Principal Product Security Engineer (AppSec): Advising and guiding engineering teams on secure development practices and integrating security into AI/ML capabilities with an accent on hardening software supply chains and CI/CD infrastructure. Focus on leading cross-functional security initiatives, conducting security reviews, and elevating organizational security posture.

Location: As a distributed company, hirify.global offers flexible locations and schedules for many roles. Employment may require an export license for individuals located in or nationals of Belarus, Cuba, Iran, North Korea, Russia, Syria, the Crimea Region of Ukraine, the Donetsk People’s Republic (“DNR”), and the Luhansk People’s Republic (“LNR”).

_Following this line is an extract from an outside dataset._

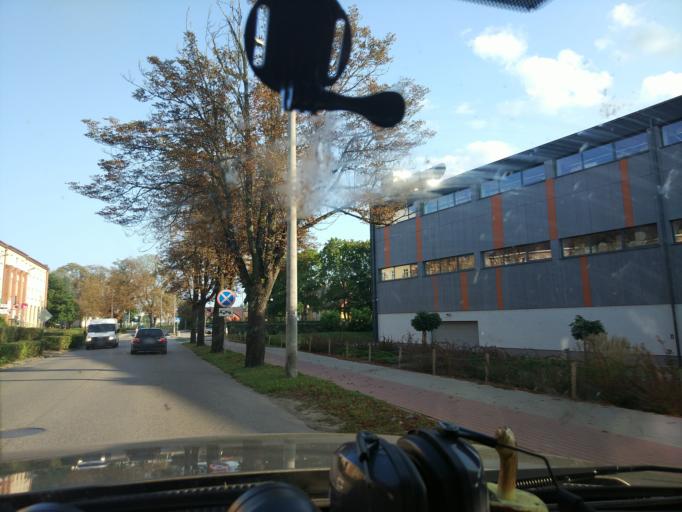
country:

Salary: $199,700–$315,900 USD. In select locations (Seattle WA, Los Angeles CA, San Francisco Bay Area CA, New York City Metro Area), the range is $239,800–$379,300 USD.

Company

hirify.global, the Search AI Company, helps organizations find answers in real time using AI and data, offering complete cloud-based solutions for search, security, and observability.

What you will do

• Act as a principal advisor and trusted partner to Engineering, providing strategic guidance on secure development practices.
• Develop and integrate guidance, frameworks, and tooling for safely embracing AI/ML capabilities in secure software development.
• Drive cross-functional security initiatives to harden the software supply chain and CI/CD infrastructure.
• Lead security reviews and assessments to identify weaknesses and provide effective mitigation and remediation strategies.
• Mentor and guide engineers and security champions to elevate the organizational security posture.
• Provide leadership and domain expertise in product-related security Incident Response processes.

Requirements

• Proven expertise in secure product development practices spanning the entire Software Development Lifecycle.
• A strong track record to lead large, cross-cutting projects and manage end-to-end delivery of security initiatives.
• Deep technical expertise, including proficiency in programming and scripting languages for vulnerability assessment.
• A demonstrated ability to communicate clearly and effectively across diverse teams and collaborators.

Nice to have

• Experience with any hirify.global products (hirify.globalsearch, Kibana, hirify.global Agent, Beats, hirify.global Cloud, Logstash, hirify.global Security).
• Experience contributing to large open-source projects and engaging with the developer community.
• Experience using, applying, and securing artificial intelligence and machine learning technologies.

Culture & Benefits

• Competitive pay and health coverage for you and your family in many locations.
• Ability to craft your calendar with flexible locations and schedules for many roles.
• Generous number of vacation days each year and a minimum of 16 weeks of parental leave.
• Company-matched 401k with dollar-for-dollar matching up to 6% of eligible earnings.
• Matching up to $2000 for financial donations and 40 hours each year for volunteer projects.
• An inclusive culture committed to diversity and different perspectives.